A Alejandro Piscitelli me lo reencontré después de ¿veinte años? Fue mi profesor en la carrera de Comunicación de la Universidad de Buenos Aires. «Taller de Procesamiento de datos» se llamaba su materia. Eran los ’90 y la computación era más cercana a las tarjetas perforadas que a los smartphones. Él siempre fue frontal y ejecutivo, un filósofo con mente de programador. Empezó con un chiste: dijo que había traído un powerpoint, pero que mejor no lo pasaba porque él también quería ser innovador. Hace diez años decidió dejar de dar clases, pero como sigue trabajando de profesor, se propuso hackear el aula. «Imaginamos un dispositivo donde no hay docentes ni alumnos. Hackeamos el espacio y el tiempo, los contenidos y los vínculos. Nuestro primer proyecto con este esquema se llamó «Facebook y la postuniversidad»,contó. Coincidió en que los algoritmos son malos educadores y que recién ahora nos animamos a criticarlos. Lo que pasa es que son baratos, y citó como ejemplo el aumento cuatro veces superior a la inflación de la deuda estudiantil en Estados Unidos. Piscitelli es una máquina de tirar datos y nos habló de las novedades y antiguedades vigentes en materia de reflexión tecnológica: Weapons of math destruction; Seymour Papert o The Stack.

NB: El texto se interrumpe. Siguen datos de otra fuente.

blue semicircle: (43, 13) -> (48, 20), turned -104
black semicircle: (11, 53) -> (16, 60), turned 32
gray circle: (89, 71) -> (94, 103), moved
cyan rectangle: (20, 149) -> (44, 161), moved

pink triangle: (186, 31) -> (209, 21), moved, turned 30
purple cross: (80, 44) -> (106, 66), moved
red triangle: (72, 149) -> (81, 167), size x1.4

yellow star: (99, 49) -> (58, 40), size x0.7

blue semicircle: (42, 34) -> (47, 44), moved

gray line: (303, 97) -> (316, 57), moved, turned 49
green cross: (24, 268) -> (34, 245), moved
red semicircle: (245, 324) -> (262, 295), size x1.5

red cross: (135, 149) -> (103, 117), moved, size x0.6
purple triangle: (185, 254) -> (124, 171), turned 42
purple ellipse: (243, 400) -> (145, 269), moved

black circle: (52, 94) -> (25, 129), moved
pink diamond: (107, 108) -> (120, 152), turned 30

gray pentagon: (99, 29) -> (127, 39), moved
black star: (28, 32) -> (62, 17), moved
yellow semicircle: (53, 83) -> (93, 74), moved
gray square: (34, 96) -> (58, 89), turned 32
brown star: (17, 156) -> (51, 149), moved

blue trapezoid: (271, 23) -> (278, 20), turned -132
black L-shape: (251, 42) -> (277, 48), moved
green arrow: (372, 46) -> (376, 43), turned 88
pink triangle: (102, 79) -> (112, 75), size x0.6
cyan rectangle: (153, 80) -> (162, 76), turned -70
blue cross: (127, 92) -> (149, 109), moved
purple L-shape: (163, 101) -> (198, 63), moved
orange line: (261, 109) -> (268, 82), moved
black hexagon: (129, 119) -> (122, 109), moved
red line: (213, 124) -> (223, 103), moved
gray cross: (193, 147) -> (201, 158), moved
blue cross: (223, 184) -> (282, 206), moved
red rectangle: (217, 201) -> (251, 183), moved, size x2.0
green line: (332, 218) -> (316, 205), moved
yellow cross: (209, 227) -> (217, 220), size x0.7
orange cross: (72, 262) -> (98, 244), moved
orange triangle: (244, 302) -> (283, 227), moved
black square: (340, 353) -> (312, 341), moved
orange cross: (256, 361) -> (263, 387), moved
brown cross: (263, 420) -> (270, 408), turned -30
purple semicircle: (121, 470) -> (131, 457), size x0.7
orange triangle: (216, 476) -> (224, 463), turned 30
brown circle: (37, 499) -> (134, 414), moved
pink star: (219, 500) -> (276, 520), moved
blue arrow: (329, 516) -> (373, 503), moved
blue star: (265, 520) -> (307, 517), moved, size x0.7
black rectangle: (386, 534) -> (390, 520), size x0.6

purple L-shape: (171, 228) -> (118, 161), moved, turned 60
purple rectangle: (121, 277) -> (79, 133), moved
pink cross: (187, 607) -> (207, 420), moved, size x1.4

El último en hablar fue Ty Goddard. Dijo que se sentía tan sacudido por lo atrevido de los discursos anteriores que le daban ganas irresistibles de escuchar una prolija y formal presentación académica. Por lo que también veo gracias a Google, mi algoritmo favorito, forma parte de un think tank educativo en Inglaterra, The Education Foundation. También, aunque su área de experiencia sea la tecnología en la educación, no cree que seamos una mejor sociedad porque tengamos más datos. Ni será la fiebre por los robots la que haga la revolución educativa. Habló del fenómeno de los edupreneurs, los educadores que se van de las instituciones frustrados para crear alternativas, y que muchos se esconden por miedo a ser perseguidos.
Cuando pasaron a las preguntas, quise saber por qué los académicos y profesores de educación siguen estudiando la pedagogía del aula como el modelo de aprendizaje humano clásico. Les dije que para mí era como estudiar a los monos en sus jaulas (no como Jane, que vivió con ellos en el bosque). Les conté que hay toda una red subterránea de pequeñas experiencias aquí en Latinoamérica que es invisible para funcionarios e investigadores. Me dijeron que en sus facultades sí hay materias sobre el aprendizaje no formal o alternativo (lo sé, pensé, pero según me consta suelen ser menores y se estudian más como anécdotas que como acciones posibles). Me dijeron que el problema de estas experiencias es que no son escalables (eso me sonó a «si no usamos agrotóxicos no va a haber comida suficiente para todos» o «si no frustramos a los niños en la escuela no van a soportar las frustraciones de la vida»). Pero también me dijeron que seamos optimistas porque no estamos solos.
En cualquier caso sí me fui optimista por otra razón. Percibí con claridad que el único algoritmo que nos va a salvar es la diversidad resultante de cada una de nuestras subjetividades. No hay una fórmula, hay millones. Imposibles de caber en institución alguna, en aparato alguno.
(1). Pág. 80. Capítulo 2. Aprendizaje invisible. Hacia una nueva ecología de la educación. Cristóbal Cobo y John Moravez. UBe Collecció Transmedia XXI, Universidad de Barcelona, 2011.